▶ [The problem] Continue the essay on curbing healthcare costs, starting right after its closing paragraph on fee-for-service contracts.

▶ [Document section]

◆ ◆ ◆ ◆ ◆ ◆ ◆

Curbing Healthcare Costs Resized

One of my good friends, Bob, runs a small manufacturing company in Massachusetts. Bob’s company has just over 100 employees and is profitable. Last year, the company generated over $10 million in revenues with $1 million income. While the business is growing, Bob is concerned— his company’s annual healthcare cost keeps rising, and he doesn’t know how to control it. His company’s insurance premium was more than $1 million last year, and  it is slated to increase by 5% this year – equivalent to costs of one employee. What frustrates Bob the most is that his employees have been consuming less healthcare services than in past years. Though the employees see doctors less, his company keeps paying more.

Bob’s story is a familiar problem for many companies and individuals today. For companies who are too small to be self-insured, healthcare costs continue to rise even if their employees remain healthy. Rather than paying for the amount of care his employees consume, Bob thinks that his company is tasked with unfairly subsidizing the costs of care for a larger, less healthy population. Certainly, this cost subsidy engine drives every insurance model, but if the financial burden on these small businesses becomes too severe, they could face significant pressure which could lead to workforce reduction and declining productivity.

In The Innovator’s Prescription, Clayton Christensen proposes that the integrated fixed fee (IFF) provider model offers one possible solution to this thorny problem. An IFF provider has its own insurance provider under its corporate umbrella, and charges every member a fixed fee (either monthly or annually) for all the care that they need. Kaiser Permanente of California and Intermountain Health Systems in Utah are two well-known IFF providers in the U.S. Unlike the traditional health system model where the hospital or health network profits by increasing the patient volume, IFF providers profit when their members remain healthy and stay out of the hospital. Therefore, even if hospitals see declining revenues and profits, the integrated network as a whole sees growth in revenues and profits. The model grows from member retention, so focus on care quality and patient satisfaction are core values.

On the surface, the IFF model seems to be a no-brainer. But, the current U.S. healthcare system is still dominated by the traditional fee-for-service (FFS) model. Only a handful of IFF provider networks, including Kaiser Permanente and Intermountain Health, are operating at the moment. If the potential benefits are well documented, why is there a strong resistance? Two key issues stand in the way: many physicians and hospitals worry that capped fees would results negatively impact their income, and many confuse the IFF model with capitation models that failed decades ago.

Most healthcare systems are built on payment contracts between hospitals, physicians, and payers. Under a fee-for-service (FFS) model, physicians work as independent contractors who are paid by insurance companies for each care service they provide. Hospitals are separately reimbursed by insurance companies based on type of patient-physician interaction. For example, hospitals earn far more for a surgery than a simple consultation with one of their specialists. Unfortunately, these episode-based rates are oftentimes hotly negotiated, causing tension and bad relations between parties. Because insurance companies are left out of patient-physician interactions, they have little leverage to push back, enabling hospitals and physicians to usually win out.  While the FFS model is clearly flawed, many physicians and hospitals have generally resisted transitioning to fixed fee models, because capped fees in the FFS independent-contract model would negatively impact their income.

◆ ◆ ◆ ◆ ◆ ◆ ◆

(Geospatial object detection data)

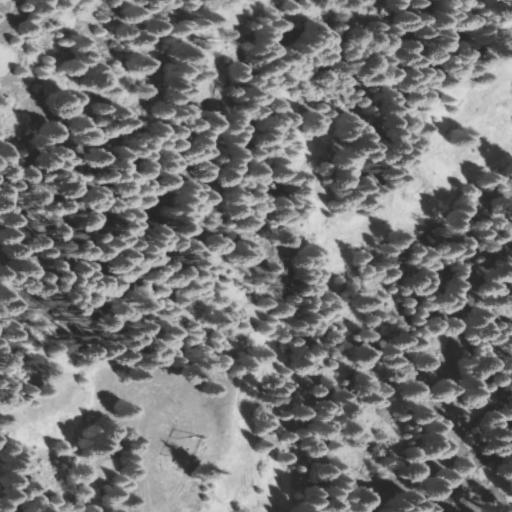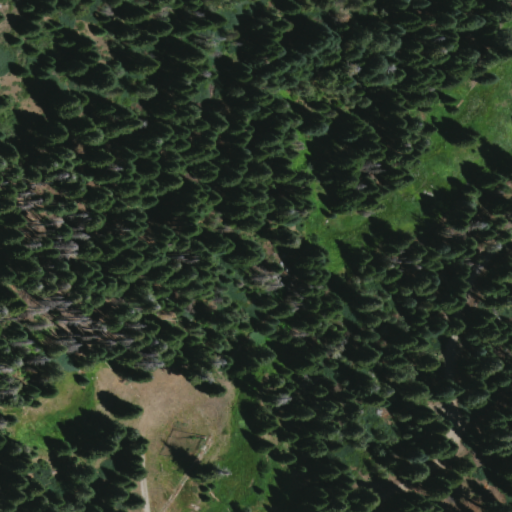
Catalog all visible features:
road: (478, 395)
road: (183, 402)
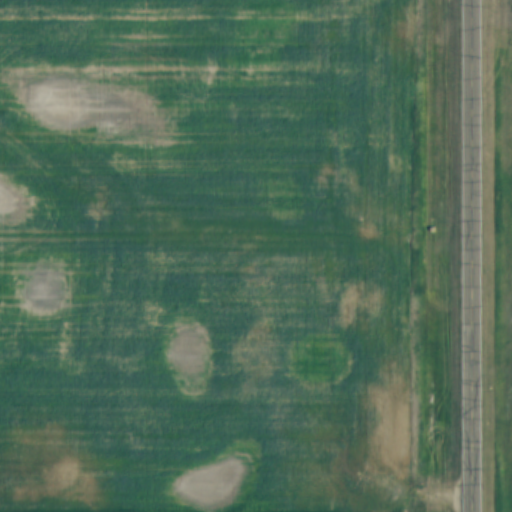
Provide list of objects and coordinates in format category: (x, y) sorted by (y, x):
road: (471, 256)
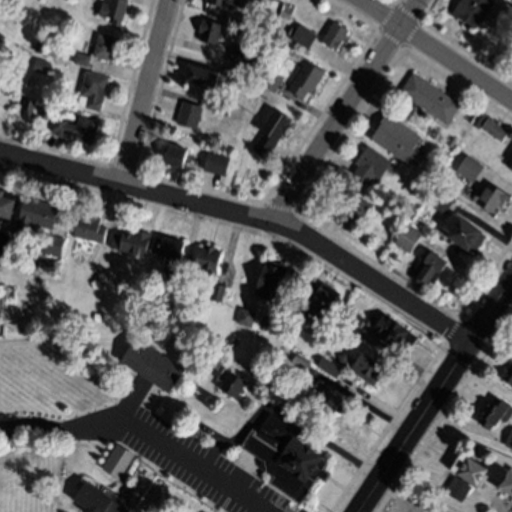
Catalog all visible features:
building: (217, 2)
building: (217, 3)
building: (246, 4)
building: (246, 4)
building: (114, 10)
building: (471, 10)
building: (114, 11)
building: (472, 12)
building: (209, 32)
building: (210, 32)
building: (334, 36)
building: (335, 36)
building: (303, 37)
building: (303, 37)
building: (38, 47)
building: (104, 48)
building: (105, 48)
road: (435, 51)
building: (4, 55)
building: (242, 55)
building: (242, 56)
building: (82, 59)
building: (82, 60)
building: (40, 65)
building: (41, 67)
building: (242, 74)
building: (201, 76)
building: (201, 77)
building: (271, 80)
building: (305, 80)
building: (305, 80)
building: (94, 90)
building: (92, 92)
road: (145, 92)
building: (429, 98)
building: (430, 98)
building: (27, 109)
building: (221, 110)
building: (28, 111)
road: (343, 112)
building: (189, 115)
building: (189, 115)
building: (479, 120)
building: (490, 127)
building: (75, 128)
building: (495, 129)
building: (75, 130)
building: (272, 133)
building: (271, 134)
building: (397, 139)
building: (397, 140)
building: (175, 157)
building: (172, 158)
building: (510, 160)
building: (216, 164)
building: (214, 165)
building: (370, 165)
building: (370, 166)
building: (469, 167)
building: (469, 169)
building: (490, 198)
building: (492, 198)
building: (442, 201)
building: (6, 203)
building: (6, 204)
building: (441, 204)
building: (353, 205)
building: (357, 210)
building: (34, 216)
building: (34, 217)
road: (247, 218)
building: (89, 228)
building: (88, 229)
building: (464, 233)
building: (464, 234)
building: (408, 237)
building: (408, 239)
building: (131, 242)
building: (3, 243)
building: (130, 243)
building: (3, 244)
building: (53, 246)
building: (52, 247)
building: (167, 248)
building: (167, 249)
building: (207, 260)
building: (205, 263)
building: (430, 269)
building: (429, 270)
building: (180, 281)
building: (270, 281)
building: (272, 281)
building: (20, 291)
building: (217, 292)
building: (322, 302)
building: (321, 304)
building: (94, 316)
building: (297, 316)
building: (245, 317)
building: (245, 318)
building: (266, 321)
building: (353, 321)
building: (391, 331)
building: (395, 334)
building: (152, 365)
building: (151, 366)
building: (298, 366)
building: (328, 367)
building: (328, 367)
building: (367, 369)
building: (366, 371)
road: (421, 376)
building: (508, 378)
building: (233, 384)
building: (232, 386)
road: (434, 396)
building: (326, 397)
building: (325, 400)
building: (494, 413)
building: (495, 414)
road: (447, 416)
road: (31, 426)
building: (509, 442)
road: (167, 452)
building: (285, 458)
building: (284, 460)
building: (117, 462)
building: (115, 464)
building: (470, 471)
building: (476, 479)
building: (457, 490)
road: (387, 497)
building: (92, 501)
building: (96, 501)
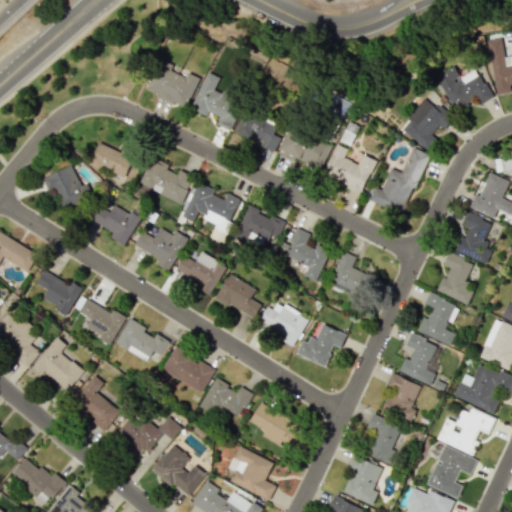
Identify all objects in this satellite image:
road: (388, 8)
road: (401, 9)
road: (10, 10)
road: (319, 24)
road: (47, 43)
building: (171, 85)
building: (462, 87)
building: (214, 98)
building: (424, 124)
building: (257, 129)
building: (302, 147)
road: (198, 149)
building: (114, 159)
building: (503, 165)
building: (347, 169)
building: (164, 180)
building: (399, 183)
building: (66, 186)
building: (491, 196)
building: (208, 205)
building: (115, 221)
building: (260, 224)
building: (473, 237)
building: (161, 246)
building: (16, 252)
building: (304, 255)
building: (201, 271)
building: (347, 276)
building: (455, 277)
building: (57, 291)
building: (237, 296)
road: (172, 306)
road: (393, 307)
building: (437, 319)
building: (101, 320)
building: (283, 321)
building: (18, 339)
building: (139, 340)
building: (320, 344)
building: (498, 344)
building: (418, 359)
building: (57, 364)
building: (187, 369)
building: (482, 387)
building: (400, 397)
building: (224, 398)
building: (96, 403)
building: (276, 424)
building: (464, 428)
building: (144, 431)
building: (10, 446)
road: (79, 447)
building: (177, 470)
building: (449, 470)
building: (251, 471)
building: (362, 479)
building: (37, 480)
road: (499, 485)
building: (220, 501)
building: (427, 502)
building: (70, 503)
building: (343, 506)
building: (1, 511)
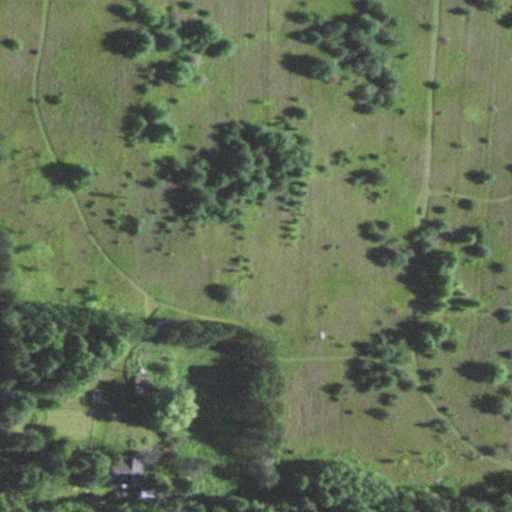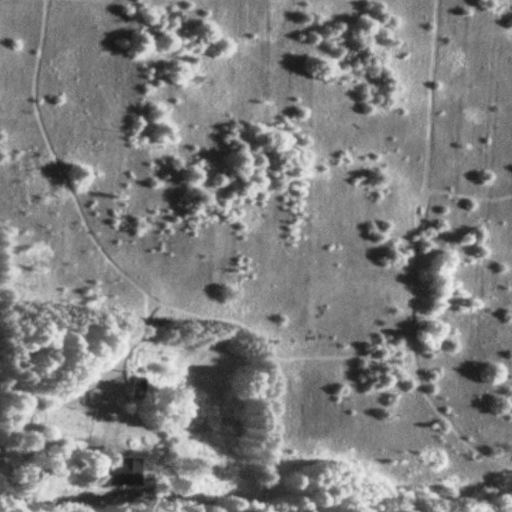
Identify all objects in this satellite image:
building: (136, 386)
building: (121, 471)
building: (121, 472)
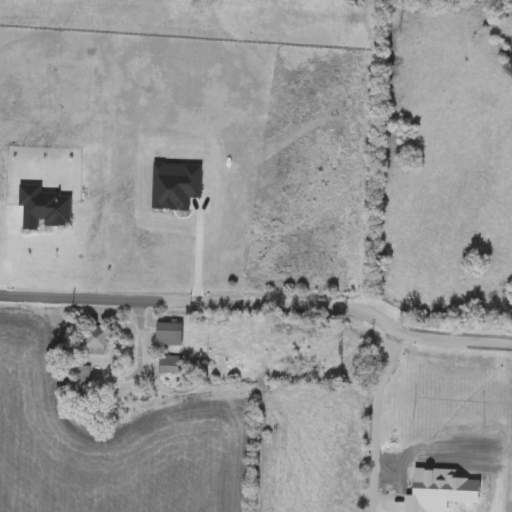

◆ ◆ ◆ ◆ ◆ ◆ ◆

▶ [Result]
The other roadblock to change stems from people confusing the IFF model with negative outcomes from past capitation models. Under the 1980s-1990s health maintenance organization model (HMO), a loosely aligned network of stakeholders (patients, physicians and payers) agreed to operate under a fixed fee system without aligning their financial motivations. However, the similarity between the old capitation model and the IFF model ends there. Stakeholders in the HMO model couldn’t agree on how the fixed fees should be allocated for various services, and both physicians and patients resisted insurance companies making healthcare decisions on behalf of patients. Thus, while it was successful at curbing costs, it failed to gain long-term support.

In spite of these challenges, as the financial burden on the healthy continues to rise, we should see more employers and individuals desiring a fixed fee model that encourages its members to receive care in the most effective and least costly ways. Additionally, if the Affordable Care Act continues to push for value-based payment that reimburses physicians based on successful outcomes rather than procedures alone, some physicians will likely prefer the stability of the IFF model. For its participants, the IFF provider model aligns all of the key motivations of its stakeholders. Patients are promised the best care possible. Providers are rewarded for keeping patients healthy, satisfied, and out of hospitals. Lastly, payers are paid a lump-sum premium each year that should be effective at curbing costs of care.

The IFF model is also beneficial to those who struggle with multiple health issues, because the system can responsibly afford to treat these patients. Instead of continuously increasing premiums on healthy members to cover rising costs of care for the diseased population, the IFF model responsibly subsidizes high-cost patients by minimizing costs of care among healthy members and by increasing the number of fee-paying members. To be clear, this is in stark contrast of the existing FFS model in which health networks profit by increasing patient volume.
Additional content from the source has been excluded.